Now, marijuana clearly wouldn’t have been legalized without the ballot initiative, and if you’re the sort of progressive who likes charter schools then this was probably a good week for you, too. But the real problem with the initiative process isn’t that it gets in the way of liberal or conservative goals: The problem is that it destroys the lines of accountability between policymakers and their policies.

Washington’s liberals might have felt comfortable voting for Rob McKenna despite his position on, say, gay marriage because the issue was clearly out of the state government’s hands: If R-74 passed, then gay marriage would be legal; if it failed, then clearly having allies in the legislature wouldn’t matter anyway.
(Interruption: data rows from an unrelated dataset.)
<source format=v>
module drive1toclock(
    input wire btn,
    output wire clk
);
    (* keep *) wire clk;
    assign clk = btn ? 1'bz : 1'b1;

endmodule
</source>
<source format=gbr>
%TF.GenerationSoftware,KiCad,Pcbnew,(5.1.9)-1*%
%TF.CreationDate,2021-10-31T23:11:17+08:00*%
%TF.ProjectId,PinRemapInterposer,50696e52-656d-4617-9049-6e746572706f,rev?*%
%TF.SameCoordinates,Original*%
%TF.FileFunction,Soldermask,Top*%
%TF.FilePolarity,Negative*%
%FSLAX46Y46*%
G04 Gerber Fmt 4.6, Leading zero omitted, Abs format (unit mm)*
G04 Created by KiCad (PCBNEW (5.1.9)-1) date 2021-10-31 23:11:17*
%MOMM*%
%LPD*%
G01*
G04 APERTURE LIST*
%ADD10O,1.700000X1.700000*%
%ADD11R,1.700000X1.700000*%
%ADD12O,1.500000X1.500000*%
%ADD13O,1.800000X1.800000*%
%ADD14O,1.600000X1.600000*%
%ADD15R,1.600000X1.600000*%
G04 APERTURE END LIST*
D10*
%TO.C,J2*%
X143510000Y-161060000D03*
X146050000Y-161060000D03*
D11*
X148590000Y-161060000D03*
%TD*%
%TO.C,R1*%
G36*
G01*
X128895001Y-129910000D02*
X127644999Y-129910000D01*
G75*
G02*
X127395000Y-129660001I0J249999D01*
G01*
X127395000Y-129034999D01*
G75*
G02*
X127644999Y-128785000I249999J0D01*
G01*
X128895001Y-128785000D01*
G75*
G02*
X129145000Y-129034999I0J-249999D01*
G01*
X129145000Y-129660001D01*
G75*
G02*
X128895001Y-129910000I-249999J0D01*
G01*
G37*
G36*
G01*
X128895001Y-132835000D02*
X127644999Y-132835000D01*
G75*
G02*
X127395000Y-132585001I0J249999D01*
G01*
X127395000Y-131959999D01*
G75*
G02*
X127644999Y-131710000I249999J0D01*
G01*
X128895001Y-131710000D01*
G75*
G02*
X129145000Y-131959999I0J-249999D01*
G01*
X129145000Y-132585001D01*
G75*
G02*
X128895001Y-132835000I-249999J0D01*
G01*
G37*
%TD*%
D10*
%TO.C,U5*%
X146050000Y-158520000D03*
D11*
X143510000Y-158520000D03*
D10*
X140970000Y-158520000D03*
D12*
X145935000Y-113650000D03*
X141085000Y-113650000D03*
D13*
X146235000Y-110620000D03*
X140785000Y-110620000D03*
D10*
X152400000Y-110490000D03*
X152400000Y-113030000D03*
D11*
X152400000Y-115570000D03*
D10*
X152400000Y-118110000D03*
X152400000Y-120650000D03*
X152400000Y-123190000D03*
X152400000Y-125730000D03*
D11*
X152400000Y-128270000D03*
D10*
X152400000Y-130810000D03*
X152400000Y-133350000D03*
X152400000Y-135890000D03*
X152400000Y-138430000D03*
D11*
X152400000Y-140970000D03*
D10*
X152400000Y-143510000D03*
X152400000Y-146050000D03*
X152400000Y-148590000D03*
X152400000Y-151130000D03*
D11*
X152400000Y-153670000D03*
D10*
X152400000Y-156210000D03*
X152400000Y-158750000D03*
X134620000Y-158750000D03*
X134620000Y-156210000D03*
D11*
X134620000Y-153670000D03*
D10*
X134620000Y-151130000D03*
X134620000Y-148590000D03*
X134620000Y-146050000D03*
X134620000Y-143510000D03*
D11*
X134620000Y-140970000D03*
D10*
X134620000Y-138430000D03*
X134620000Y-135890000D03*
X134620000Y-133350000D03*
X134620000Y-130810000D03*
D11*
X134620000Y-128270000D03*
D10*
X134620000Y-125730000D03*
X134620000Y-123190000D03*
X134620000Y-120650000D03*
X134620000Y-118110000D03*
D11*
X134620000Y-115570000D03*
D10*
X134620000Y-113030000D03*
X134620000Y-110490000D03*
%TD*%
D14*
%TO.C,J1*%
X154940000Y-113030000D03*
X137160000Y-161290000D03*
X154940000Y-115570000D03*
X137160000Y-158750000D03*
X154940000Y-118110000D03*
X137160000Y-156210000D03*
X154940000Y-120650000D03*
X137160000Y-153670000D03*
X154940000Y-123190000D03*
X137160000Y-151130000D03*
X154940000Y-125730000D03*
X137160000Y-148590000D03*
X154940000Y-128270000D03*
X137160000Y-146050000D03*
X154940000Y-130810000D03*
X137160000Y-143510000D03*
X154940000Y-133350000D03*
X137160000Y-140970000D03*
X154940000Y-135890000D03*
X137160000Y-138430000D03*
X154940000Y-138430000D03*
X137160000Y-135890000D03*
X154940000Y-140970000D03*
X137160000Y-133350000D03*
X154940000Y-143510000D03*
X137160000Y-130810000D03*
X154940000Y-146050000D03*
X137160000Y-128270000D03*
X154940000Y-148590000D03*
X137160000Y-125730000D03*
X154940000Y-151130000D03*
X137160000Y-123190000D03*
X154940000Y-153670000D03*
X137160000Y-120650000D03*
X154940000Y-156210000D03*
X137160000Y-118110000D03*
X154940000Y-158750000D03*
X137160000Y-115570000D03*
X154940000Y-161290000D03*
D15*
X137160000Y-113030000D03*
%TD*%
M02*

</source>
Conversely, voters can tell the state to spend $3 million to set up a bunch of charter schools, refuse to provide the state any new revenue to pay for it, and then complain when our legislators can’t make money appear by magic.

One final point: Whatever else you can say about the referendum on gay marriage, at least it’s a straightforward issue that everyone can understand. On the other hand, when you tell the government how it can and can’t raise revenue, or what its education policy should look like, or even when you’re inventing a new legal and regulatory regime for a drug that’s still illegal under federal law, that involves a ton of second- and third-order consequences that even a reasonably well-informed voter can’t possibly anticipate. Government is about choices that get a lot more complicated than “yes” or “no,” and those sort of questions don’t translate very well into one paragraph on a ballot.
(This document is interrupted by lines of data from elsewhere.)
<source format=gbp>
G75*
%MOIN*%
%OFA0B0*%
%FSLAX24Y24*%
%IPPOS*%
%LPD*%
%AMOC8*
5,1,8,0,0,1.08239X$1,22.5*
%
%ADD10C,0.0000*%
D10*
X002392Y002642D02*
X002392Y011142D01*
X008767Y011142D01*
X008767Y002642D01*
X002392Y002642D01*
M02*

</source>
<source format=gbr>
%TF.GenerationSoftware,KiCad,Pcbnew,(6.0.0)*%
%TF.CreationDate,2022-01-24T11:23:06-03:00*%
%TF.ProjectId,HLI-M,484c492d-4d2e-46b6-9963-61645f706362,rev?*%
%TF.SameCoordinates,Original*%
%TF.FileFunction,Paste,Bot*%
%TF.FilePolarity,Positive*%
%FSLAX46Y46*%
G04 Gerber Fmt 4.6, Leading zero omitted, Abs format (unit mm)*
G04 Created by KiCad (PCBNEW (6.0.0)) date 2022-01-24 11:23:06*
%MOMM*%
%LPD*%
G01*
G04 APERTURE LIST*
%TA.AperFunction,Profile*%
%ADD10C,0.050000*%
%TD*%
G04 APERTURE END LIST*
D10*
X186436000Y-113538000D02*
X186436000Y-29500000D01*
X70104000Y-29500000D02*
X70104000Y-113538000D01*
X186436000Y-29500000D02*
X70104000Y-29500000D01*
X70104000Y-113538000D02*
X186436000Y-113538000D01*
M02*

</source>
Washington state has internalized the thinking that our government can’t be trusted to make policy without constant backseat driving by the electorate, on the idea that a snap poll of the general public is better at determining state policy than the professionals we elect to deal with this stuff all day. That approach has a long and storied history in American progressivism, but that doesn’t make it a good one.

Comment (1)

  1. Peter

    Couldn’t agree more.

    Ballot measures like I-1185 always pass by a landslide just because they sound good on paper. I mean, what self-proclaimed fiscally-conscious voter — liberal, conservative, or independent — wouldn’t want to make it harder for the legislature to raise taxes? It’s a bit like handing out flavored cigarettes to teenagers. They probably taste good and look cool, but the kids don’t realize — or don’t care about — the problems they’ll face down the road by accepting them and using them. It’s all about what looks and sounds appealing at the moment.

    So it is for voters who are given authority to make decisions on complex policies like taxation, even though the vast majority of them probably have a very, very limited understanding of the consequences of the votes they cast. This is why the initiative process is a terrible idea. If our elected lawmakers are the drivers of a car, ballot measures like I-1185 insist that the voters (who, in this analogy, don’t even have driver’s licenses) can sit in the backseat and make decisions about how fast the car should go or how much room the driver should give to the vehicle in front.

    Even worse, our initiative laws provide an outlet for the megalomaniacal urges of opportunists like Tim Eyman, who needs to be given a one-way ticket out of this state.

    R-74, meanwhile, goes without saying. What a waste of time and money — not to mention an affront to the dignity of same-sex couples — for the voters to have to give their thumbs-up to a law that was already duly passed by our elected lawmakers almost a year ago.

    The initiative law needs to be reigned in, if not eliminated entirely. If we don’t like the policies our legislators are implementing, we can, of course, throw them out and replace them. But what’s the point of electing people to make decisions on our behalf if we reserve the right to micromanage them or do their jobs for them on a whim?